Broken glass crashed in the kitchen. Tommy screamed like he was on fire. Doris ran back to the kitchen and two rotted, maggot covered arms were tugging at his shirt through the re-broken window. Tommy was writhing; trying to get free of his shirt. The bulkier arm, Tommy’s Dad’s arm, was on the right.

Doris fired and the arm flew off in an explosion of blood and gore.

Tommy fell to the ground and whimpered. The pus-covered hand drug itself across the floor by its fingers.

Doris ran over, scooped the fetid thing up and tossed it out the window.
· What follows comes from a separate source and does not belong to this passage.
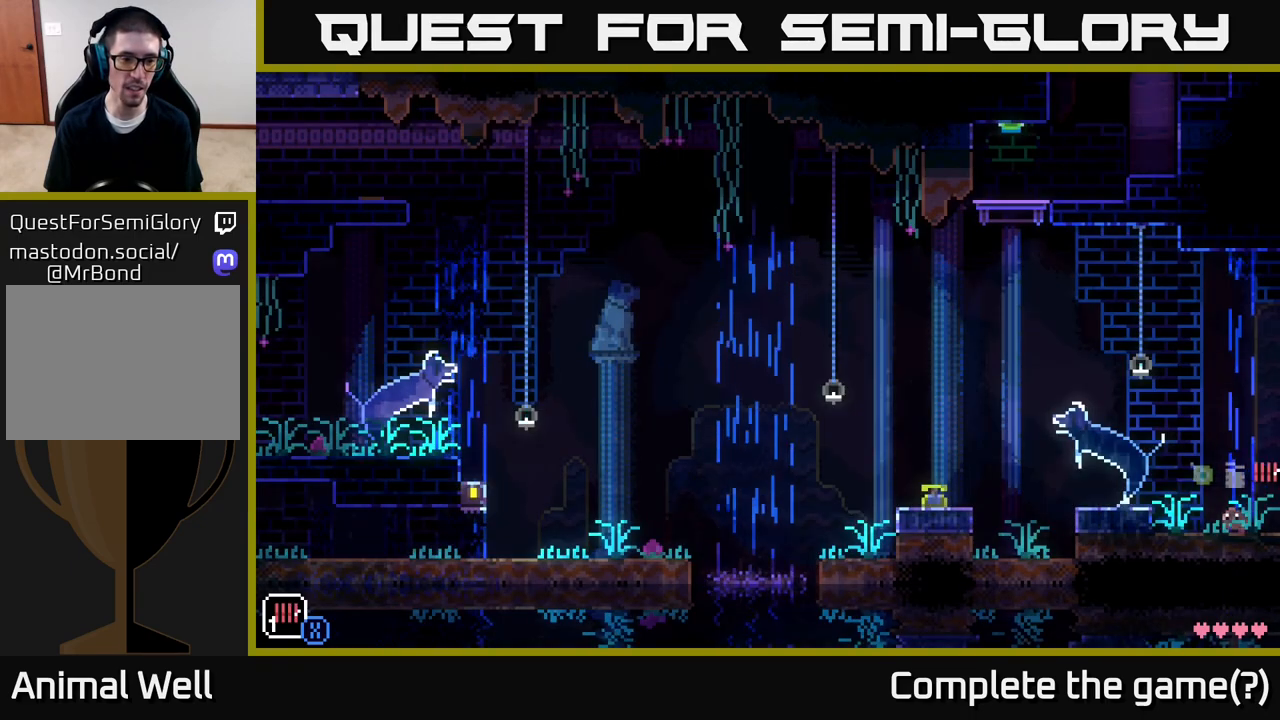
{"buttons": ["A"], "left_stick": "left", "right_stick": "center", "events": [[50, "R1", "up"], [333, "A", "down"]]}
The glass shattered even more. Tommy’s father tried crawling through the window using the bone protruding through the bloody stump of his arm.

Doris took a deep breath…squinted…and aimed for his head.

BLAM!

He flew backwards to the ground.

Tommy’s mother tried to claw her way in.

BLAM! BLAM! BLAM!

Doris smiled as she peered out the window at the two motionless corpses on the ground. Not bad for an old woman.

Tommy sighed with relief. “Now what do we do?”

“There’s more wood in the basement. Take the lantern under the sink and see what you can find to fix the window,” Doris said.

Doris sighed as she looked around the kitchen, “I’ve got to find a way to clean up this mess!”


© 2011 Anthony Conium

Anthony Conium knows that in the middle of a zombie apocalypse, if you can’t fire a gun then you’d damn well better find someone who can. Feel free to friend Anthony on Facebook at http://www.facebook.com/anthonyconium or check out his micro blog at http://anthonyconium.tumblr.com/.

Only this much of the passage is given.